Work order
Please repeat, exactly as written, the line containing "26:20 – Закрывание глаз покойному" and every line after it through the end of the records below, leaving out any pictures.

Dataset records
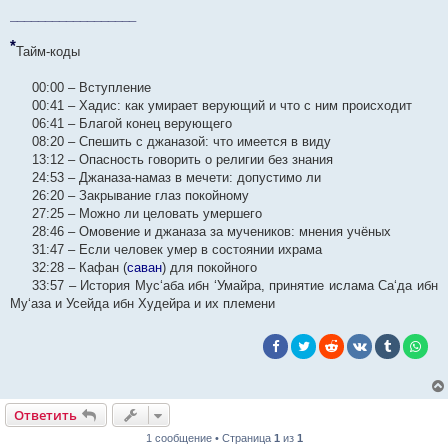
__________________
*
Тайм-коды
00:00 – Вступление
00:41 – Хадис: как умирает верующий и что с ним происходит
06:41 – Благой конец верующего
08:20 – Спешить с джаназой: что имеется в виду
13:12 – Опасность говорить о религии без знания
24:53 – Джаназа-намаз в мечети: допустимо ли
26:20 – Закрывание глаз покойному
27:25 – Можно ли целовать умершего
28:46 – Омовение и джаназа за мучеников: мнения учёных
31:47 – Если человек умер в состоянии ихрама
32:28 – Кафан (
саван
) для покойного
33:57 – История Мус‘аба ибн ‘Умайра, принятие ислама Са‘да ибн
Му‘аза и Усейда ибн Худейра и их племени
Ответить
1 сообщение • Страница
1
из
1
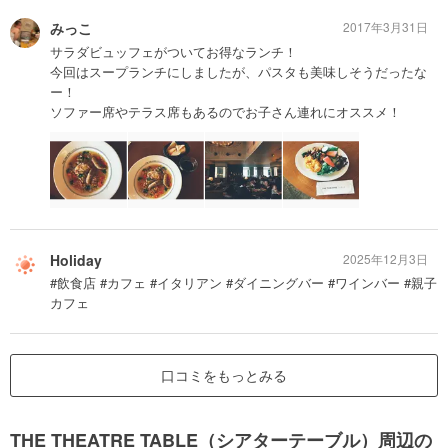
みっこ
2017年3月31日
サラダビュッフェがついてお得なランチ！
今回はスープランチにしましたが、パスタも美味しそうだったな
ー！
ソファー席やテラス席もあるのでお子さん連れにオススメ！
Holiday
2025年12月3日
#飲食店 #カフェ #イタリアン #ダイニングバー #ワインバー #親子
カフェ
口コミをもっとみる
THE THEATRE TABLE（シアターテーブル）周辺の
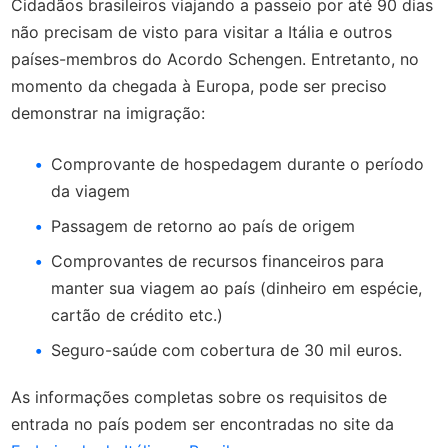
Cidadãos brasileiros viajando a passeio por até 90 dias
não precisam de visto para visitar a Itália e outros
países-membros do Acordo Schengen. Entretanto, no
momento da chegada à Europa, pode ser preciso
demonstrar na imigração:
Comprovante de hospedagem durante o período
da viagem
Passagem de retorno ao país de origem
Comprovantes de recursos financeiros para
manter sua viagem ao país (dinheiro em espécie,
cartão de crédito etc.)
Seguro-saúde com cobertura de 30 mil euros.
As informações completas sobre os requisitos de
entrada no país podem ser encontradas no site da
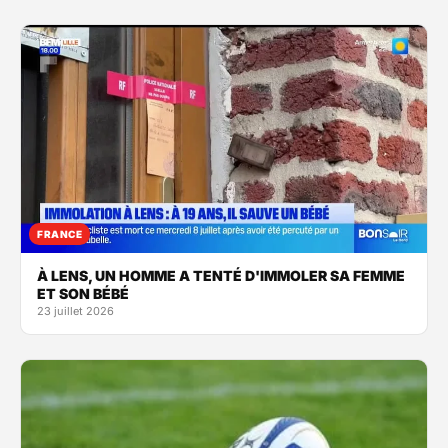
FRANCE
À LENS, UN HOMME A TENTÉ D'IMMOLER SA FEMME
ET SON BÉBÉ
23 juillet 2026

Solution to the exercise
26:20 – Закрывание глаз покойному
27:25 – Можно ли целовать умершего
28:46 – Омовение и джаназа за мучеников: мнения учёных
31:47 – Если человек умер в состоянии ихрама
32:28 – Кафан (
саван
) для покойного
33:57 – История Мус‘аба ибн ‘Умайра, принятие ислама Са‘да ибн
Му‘аза и Усейда ибн Худейра и их племени
Ответить
1 сообщение • Страница
1
из
1
みっこ
2017年3月31日
サラダビュッフェがついてお得なランチ！
今回はスープランチにしましたが、パスタも美味しそうだったな
ー！
ソファー席やテラス席もあるのでお子さん連れにオススメ！
Holiday
2025年12月3日
#飲食店 #カフェ #イタリアン #ダイニングバー #ワインバー #親子
カフェ
口コミをもっとみる
THE THEATRE TABLE（シアターテーブル）周辺の
Cidadãos brasileiros viajando a passeio por até 90 dias
não precisam de visto para visitar a Itália e outros
países-membros do Acordo Schengen. Entretanto, no
momento da chegada à Europa, pode ser preciso
demonstrar na imigração:
Comprovante de hospedagem durante o período
da viagem
Passagem de retorno ao país de origem
Comprovantes de recursos financeiros para
manter sua viagem ao país (dinheiro em espécie,
cartão de crédito etc.)
Seguro-saúde com cobertura de 30 mil euros.
As informações completas sobre os requisitos de
entrada no país podem ser encontradas no site da
FRANCE
À LENS, UN HOMME A TENTÉ D'IMMOLER SA FEMME
ET SON BÉBÉ
23 juillet 2026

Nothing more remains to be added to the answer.